Through her tears she told us what had just happened. Our hearts broke for her as she said “I just want to feel protected, and to protect you guys.”
We offered as much support as we could in the few minutes we had to speak with her at the drive-thru window. Then we headed out for our afternoon drive around town.
As we drove around, we couldn’t stop thinking and talking about what had just happened. With increasing frequency we’re all reading about these types of ugly incidents. We read the stories in disbelief. But It’s different when you find yourself walking — or driving — right into a real time situation. And it involves someone you care about. It hits hard.

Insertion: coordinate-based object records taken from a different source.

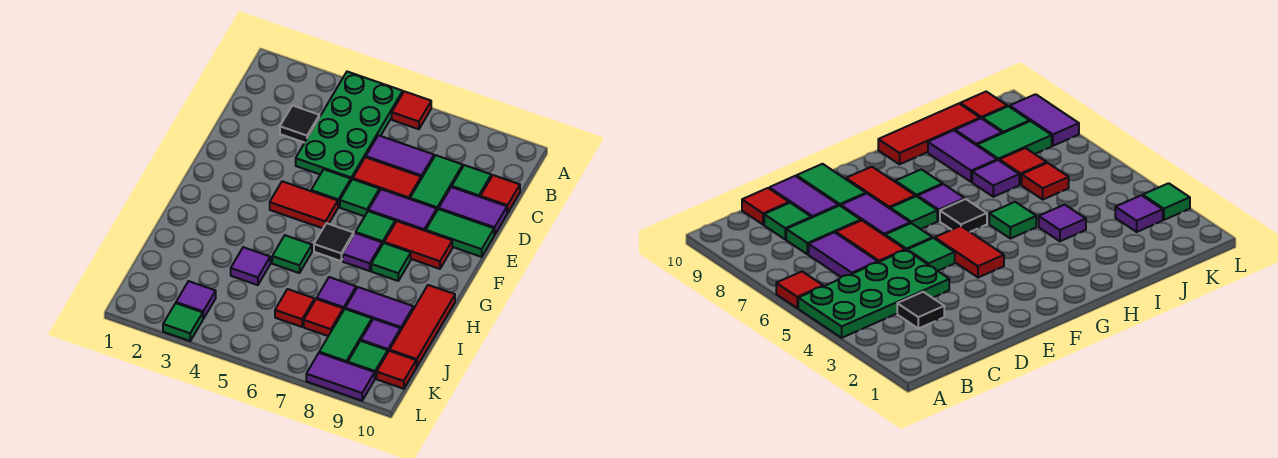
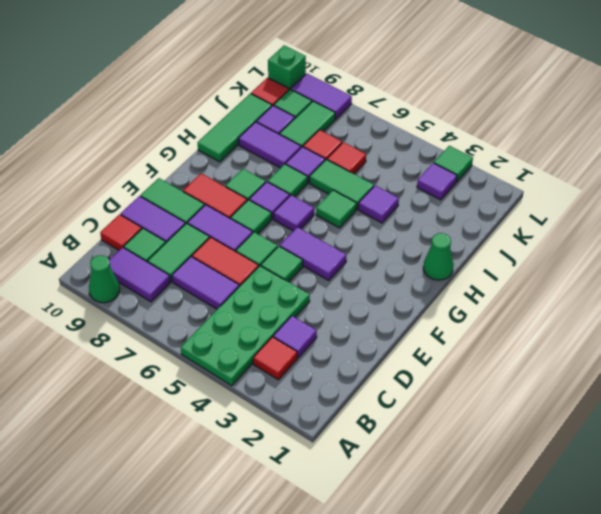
red tile A6 level 1 -> red tile B3 level 1
none -> green cone A9 level 1
none -> purple tile B8:B9 level 1
black tile C3 level 1 -> purple tile C3 level 1
red tile F4:F5 level 1 -> purple tile F4:F5 level 1
black tile G6 level 1 -> purple tile G6 level 1
none -> green cone H1 level 1
none -> green tile H7 level 1
red tile H10:J10 level 1 -> green tile H10:J10 level 1
none -> green tile I5:I6 level 1
none -> green brick L10 level 1

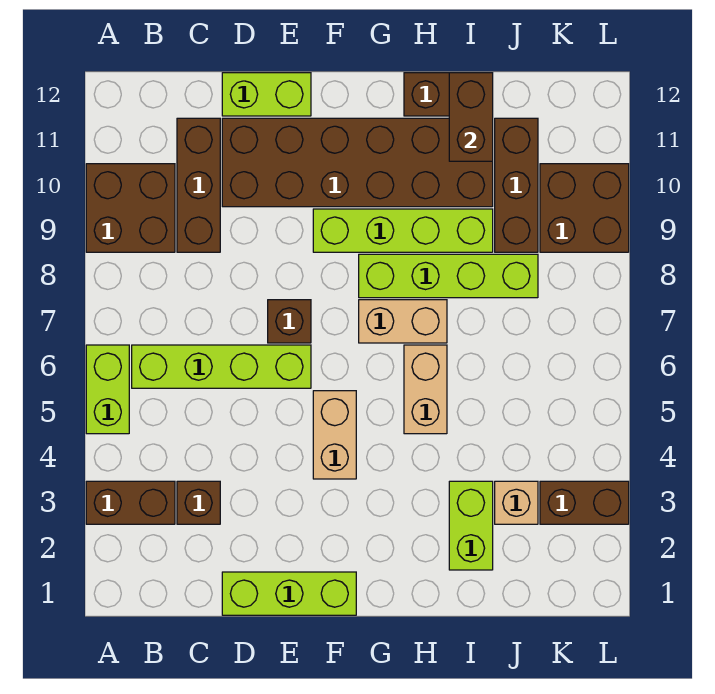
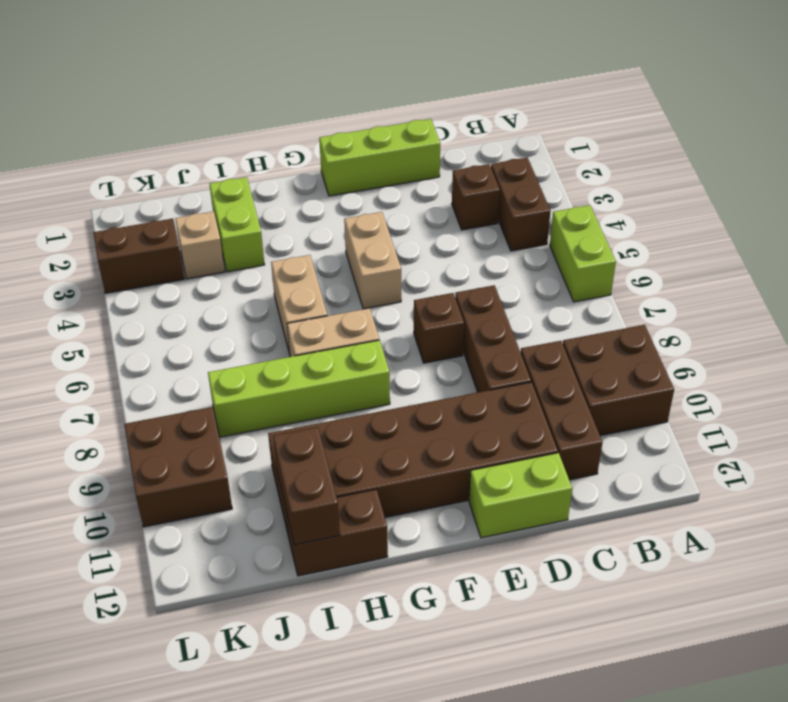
brown brick A3:B3 level 1 -> brown brick B3:B4 level 1
lime brick B6:E6 level 1 -> none
lime brick F9:I9 level 1 -> none
brown brick J9:J11 level 1 -> brown brick D7:D9 level 1

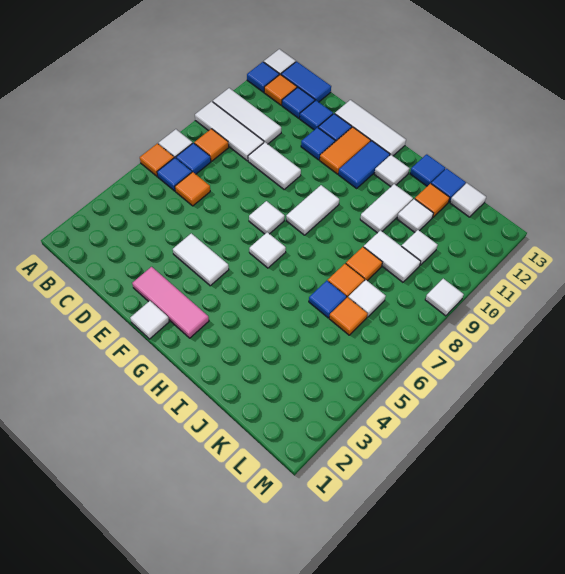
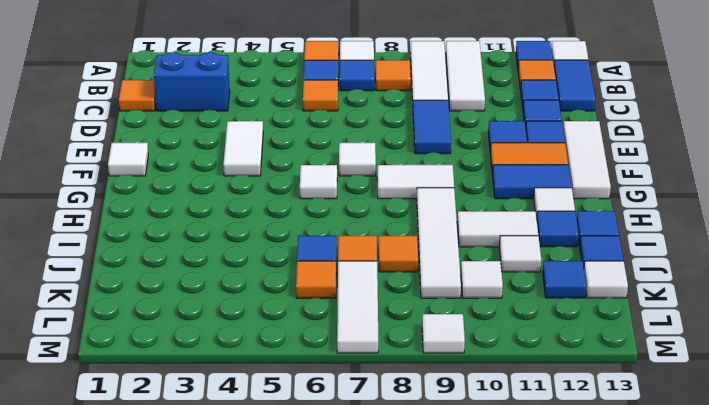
none -> blue brick C2:C3 level 1
white tile D9:E9 level 1 -> blue tile D9:E9 level 1
pink tile E2:G2 level 1 -> none
none -> blue tile I12 level 1
white tile J9:K9 level 1 -> white tile H9:K9 level 1
orange tile J12 level 1 -> orange tile C1 level 1
white tile K7 level 1 -> white tile K7:M7 level 1
none -> blue tile K12 level 1

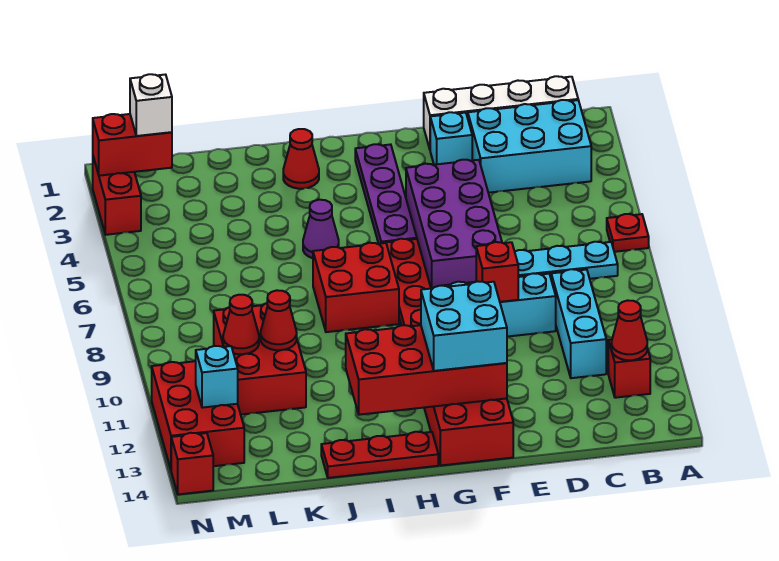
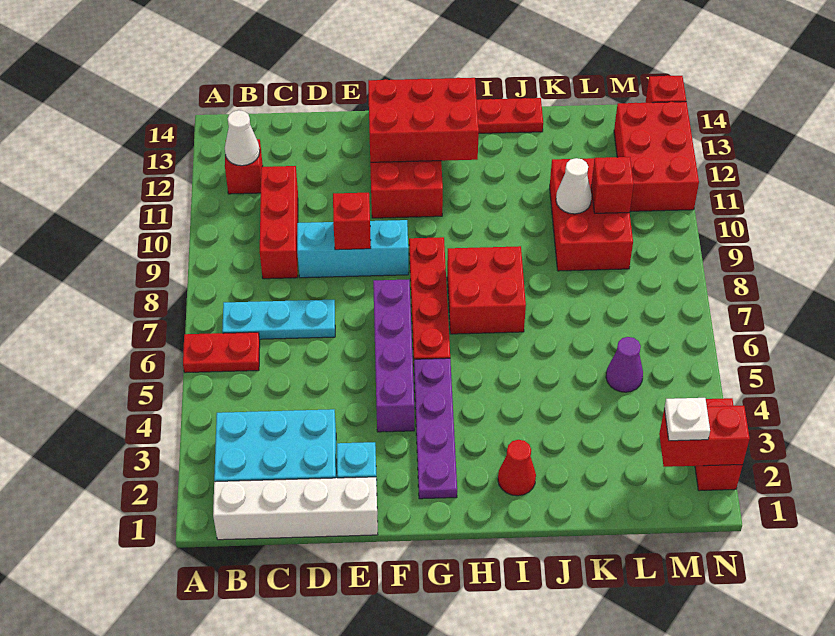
red plate A6 level 1 -> red plate A6:B6 level 1
red cone B12 level 2 -> white cone B12 level 2
cyan brick C9:C11 level 1 -> red brick C9:C11 level 1
purple brick E4:F7 level 1 -> purple brick F4:F7 level 1
red brick F12:I13 level 2 -> red brick F12:H13 level 2
cyan brick F12:G13 level 3 -> none
purple cone I5 level 1 -> purple cone L5 level 1
red cone K10 level 2 -> white cone K10 level 2
red cone L10 level 2 -> red brick L10 level 2
white brick M2 level 3 -> white plate M2 level 3
cyan brick M12 level 2 -> none

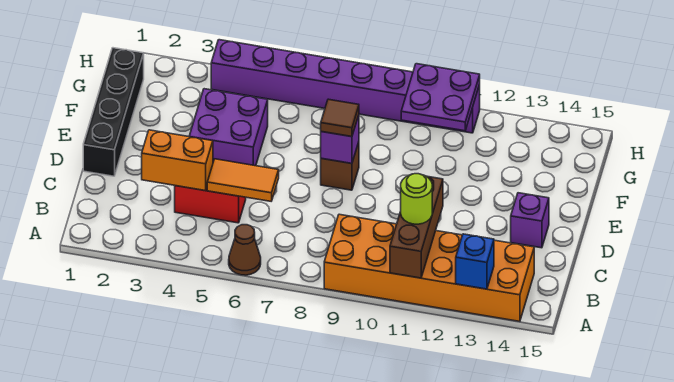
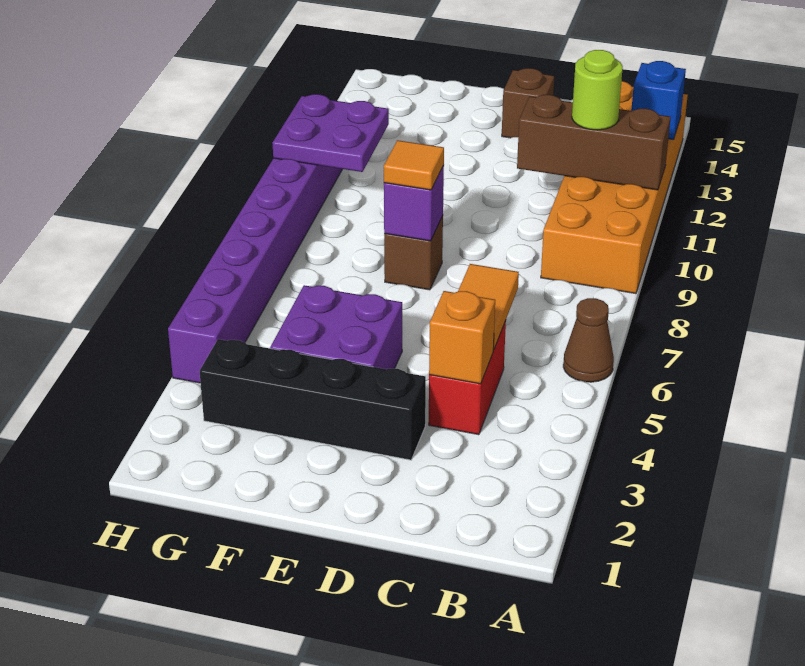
orange brick C3:C4 level 2 -> orange brick C4 level 2
black brick D1:G1 level 1 -> black brick D3:G3 level 1
purple brick D14 level 1 -> brown brick D14 level 1
brown tile E8 level 3 -> orange tile E8 level 3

We talked about all the front-line workers who have to greet and engage in transactions with the public for hours on end. How scary it must be for them, and how unfair when they are harassed and attacked while doing what their employers require them to do. Even through her mask we could see the vulnerability on Sarah’s face as she described her experience and tried to get her bearings.
As we continued to drive and talk, our sadness turned into anger and frustration. Anger at that driver and the unfairness of what had happened to Sarah – and happens to many other front-line workers who just want to feel protected. And frustration, because we felt helpless and unable to right the wrong for Sarah.
Then it occurred to us that maybe there was a small something we could do. So, we drove to Trader Joe’s and called the store from their parking lot. And that’s where the bitterness of the day started to give way to sweetness and kindness. Because Trader Joe’s will meet seniors in the parking lot, do their shopping, and bring their groceries to the car. But it didn’t stop there.
When the TJ’s employee came out to our car we asked if they had some fresh flowers in the store. We briefly explained what had just happened and that we wanted to bring some flowers to our barista.
We handed the employee our debit card and she went back into the store. She returned a few minutes later with a bunch of mixed flowers, and as she gave them to us she handed back our debit card saying “We don’t want to charge you for this, we just think it’s such a nice thing to do.”
Wait — we were supposed to be the ones performing the act of kindness. Instead we found ourselves on the receiving end – again.
When we got back to Starbucks we handed Sarah the flowers and gave her an air hug. “This is from us and Trader Joe’s,” we told her. And tears flowed again. Bittersweet tears. Not just Sarah’s this time.
For us, the flowers were really a small gesture. And truth be told, done in part to make us feel better. When Trader Joe’s got involved, the kindness factor skyrocketed.
Kindness, it turns out, is contagious. In fact, it’s all around us much of the time. And when it seems to be missing, you can make compassion and kindness palpable with what you say and what you do.
Thank you, Sarah, for always being warm and kind to us, and thank you Trader Joe’s for your acts of kindness — toward us and toward a sweet Starbucks barista who needed some comfort that day.